_What this task involves_. Rewrite the lines below with every "common name" changed to "vernacular name" and all other text kept the same.

_Data provided_.
# # # #

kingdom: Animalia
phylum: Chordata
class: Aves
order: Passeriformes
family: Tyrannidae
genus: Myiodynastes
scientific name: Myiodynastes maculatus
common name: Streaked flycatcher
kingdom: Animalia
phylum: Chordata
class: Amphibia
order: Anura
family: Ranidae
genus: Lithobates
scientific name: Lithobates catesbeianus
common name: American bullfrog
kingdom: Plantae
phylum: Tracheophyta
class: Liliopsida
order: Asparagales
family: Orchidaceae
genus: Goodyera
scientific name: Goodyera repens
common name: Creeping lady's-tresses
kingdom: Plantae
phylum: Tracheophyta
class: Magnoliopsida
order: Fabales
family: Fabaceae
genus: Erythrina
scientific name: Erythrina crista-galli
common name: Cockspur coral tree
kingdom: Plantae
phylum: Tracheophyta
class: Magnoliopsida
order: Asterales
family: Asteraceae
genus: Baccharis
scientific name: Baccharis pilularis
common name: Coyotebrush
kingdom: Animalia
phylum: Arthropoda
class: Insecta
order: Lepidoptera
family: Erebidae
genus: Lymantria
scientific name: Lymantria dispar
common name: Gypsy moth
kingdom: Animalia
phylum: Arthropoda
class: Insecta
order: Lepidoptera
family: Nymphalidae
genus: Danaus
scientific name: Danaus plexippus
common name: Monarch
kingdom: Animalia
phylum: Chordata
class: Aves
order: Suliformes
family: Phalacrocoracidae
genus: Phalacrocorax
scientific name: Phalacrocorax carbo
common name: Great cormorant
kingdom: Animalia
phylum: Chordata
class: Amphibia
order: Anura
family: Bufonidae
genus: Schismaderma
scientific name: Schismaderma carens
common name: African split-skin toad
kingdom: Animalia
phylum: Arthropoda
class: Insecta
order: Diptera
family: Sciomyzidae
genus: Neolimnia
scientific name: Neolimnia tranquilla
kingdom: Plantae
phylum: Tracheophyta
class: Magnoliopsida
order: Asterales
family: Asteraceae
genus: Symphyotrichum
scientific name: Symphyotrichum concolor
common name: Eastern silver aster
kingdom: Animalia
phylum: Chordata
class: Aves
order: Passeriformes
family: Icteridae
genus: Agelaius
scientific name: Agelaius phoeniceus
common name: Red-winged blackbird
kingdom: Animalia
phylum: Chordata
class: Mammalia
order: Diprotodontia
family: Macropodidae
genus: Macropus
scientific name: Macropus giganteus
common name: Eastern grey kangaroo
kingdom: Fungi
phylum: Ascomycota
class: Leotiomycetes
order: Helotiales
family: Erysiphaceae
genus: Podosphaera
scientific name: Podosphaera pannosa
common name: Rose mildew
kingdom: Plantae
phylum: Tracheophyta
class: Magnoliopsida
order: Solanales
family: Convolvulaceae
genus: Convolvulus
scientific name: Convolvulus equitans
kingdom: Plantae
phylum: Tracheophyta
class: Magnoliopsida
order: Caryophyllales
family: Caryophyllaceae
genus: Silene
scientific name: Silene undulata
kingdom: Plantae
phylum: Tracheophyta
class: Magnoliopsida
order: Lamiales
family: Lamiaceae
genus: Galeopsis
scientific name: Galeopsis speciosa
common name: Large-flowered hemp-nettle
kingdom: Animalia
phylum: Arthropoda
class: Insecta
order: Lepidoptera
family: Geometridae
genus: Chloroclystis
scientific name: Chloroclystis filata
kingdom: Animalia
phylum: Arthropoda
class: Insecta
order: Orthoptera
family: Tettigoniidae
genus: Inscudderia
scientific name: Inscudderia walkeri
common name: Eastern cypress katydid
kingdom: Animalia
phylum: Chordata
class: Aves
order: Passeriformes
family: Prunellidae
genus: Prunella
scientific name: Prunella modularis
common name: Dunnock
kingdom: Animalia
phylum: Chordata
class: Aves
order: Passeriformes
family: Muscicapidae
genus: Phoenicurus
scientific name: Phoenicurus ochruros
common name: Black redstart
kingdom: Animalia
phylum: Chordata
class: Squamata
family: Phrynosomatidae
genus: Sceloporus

# # # #

_Complete response_.
kingdom: Animalia
phylum: Chordata
class: Aves
order: Passeriformes
family: Tyrannidae
genus: Myiodynastes
scientific name: Myiodynastes maculatus
vernacular name: Streaked flycatcher
kingdom: Animalia
phylum: Chordata
class: Amphibia
order: Anura
family: Ranidae
genus: Lithobates
scientific name: Lithobates catesbeianus
vernacular name: American bullfrog
kingdom: Plantae
phylum: Tracheophyta
class: Liliopsida
order: Asparagales
family: Orchidaceae
genus: Goodyera
scientific name: Goodyera repens
vernacular name: Creeping lady's-tresses
kingdom: Plantae
phylum: Tracheophyta
class: Magnoliopsida
order: Fabales
family: Fabaceae
genus: Erythrina
scientific name: Erythrina crista-galli
vernacular name: Cockspur coral tree
kingdom: Plantae
phylum: Tracheophyta
class: Magnoliopsida
order: Asterales
family: Asteraceae
genus: Baccharis
scientific name: Baccharis pilularis
vernacular name: Coyotebrush
kingdom: Animalia
phylum: Arthropoda
class: Insecta
order: Lepidoptera
family: Erebidae
genus: Lymantria
scientific name: Lymantria dispar
vernacular name: Gypsy moth
kingdom: Animalia
phylum: Arthropoda
class: Insecta
order: Lepidoptera
family: Nymphalidae
genus: Danaus
scientific name: Danaus plexippus
vernacular name: Monarch
kingdom: Animalia
phylum: Chordata
class: Aves
order: Suliformes
family: Phalacrocoracidae
genus: Phalacrocorax
scientific name: Phalacrocorax carbo
vernacular name: Great cormorant
kingdom: Animalia
phylum: Chordata
class: Amphibia
order: Anura
family: Bufonidae
genus: Schismaderma
scientific name: Schismaderma carens
vernacular name: African split-skin toad
kingdom: Animalia
phylum: Arthropoda
class: Insecta
order: Diptera
family: Sciomyzidae
genus: Neolimnia
scientific name: Neolimnia tranquilla
kingdom: Plantae
phylum: Tracheophyta
class: Magnoliopsida
order: Asterales
family: Asteraceae
genus: Symphyotrichum
scientific name: Symphyotrichum concolor
vernacular name: Eastern silver aster
kingdom: Animalia
phylum: Chordata
class: Aves
order: Passeriformes
family: Icteridae
genus: Agelaius
scientific name: Agelaius phoeniceus
vernacular name: Red-winged blackbird
kingdom: Animalia
phylum: Chordata
class: Mammalia
order: Diprotodontia
family: Macropodidae
genus: Macropus
scientific name: Macropus giganteus
vernacular name: Eastern grey kangaroo
kingdom: Fungi
phylum: Ascomycota
class: Leotiomycetes
order: Helotiales
family: Erysiphaceae
genus: Podosphaera
scientific name: Podosphaera pannosa
vernacular name: Rose mildew
kingdom: Plantae
phylum: Tracheophyta
class: Magnoliopsida
order: Solanales
family: Convolvulaceae
genus: Convolvulus
scientific name: Convolvulus equitans
kingdom: Plantae
phylum: Tracheophyta
class: Magnoliopsida
order: Caryophyllales
family: Caryophyllaceae
genus: Silene
scientific name: Silene undulata
kingdom: Plantae
phylum: Tracheophyta
class: Magnoliopsida
order: Lamiales
family: Lamiaceae
genus: Galeopsis
scientific name: Galeopsis speciosa
vernacular name: Large-flowered hemp-nettle
kingdom: Animalia
phylum: Arthropoda
class: Insecta
order: Lepidoptera
family: Geometridae
genus: Chloroclystis
scientific name: Chloroclystis filata
kingdom: Animalia
phylum: Arthropoda
class: Insecta
order: Orthoptera
family: Tettigoniidae
genus: Inscudderia
scientific name: Inscudderia walkeri
vernacular name: Eastern cypress katydid
kingdom: Animalia
phylum: Chordata
class: Aves
order: Passeriformes
family: Prunellidae
genus: Prunella
scientific name: Prunella modularis
vernacular name: Dunnock
kingdom: Animalia
phylum: Chordata
class: Aves
order: Passeriformes
family: Muscicapidae
genus: Phoenicurus
scientific name: Phoenicurus ochruros
vernacular name: Black redstart
kingdom: Animalia
phylum: Chordata
class: Squamata
family: Phrynosomatidae
genus: Sceloporus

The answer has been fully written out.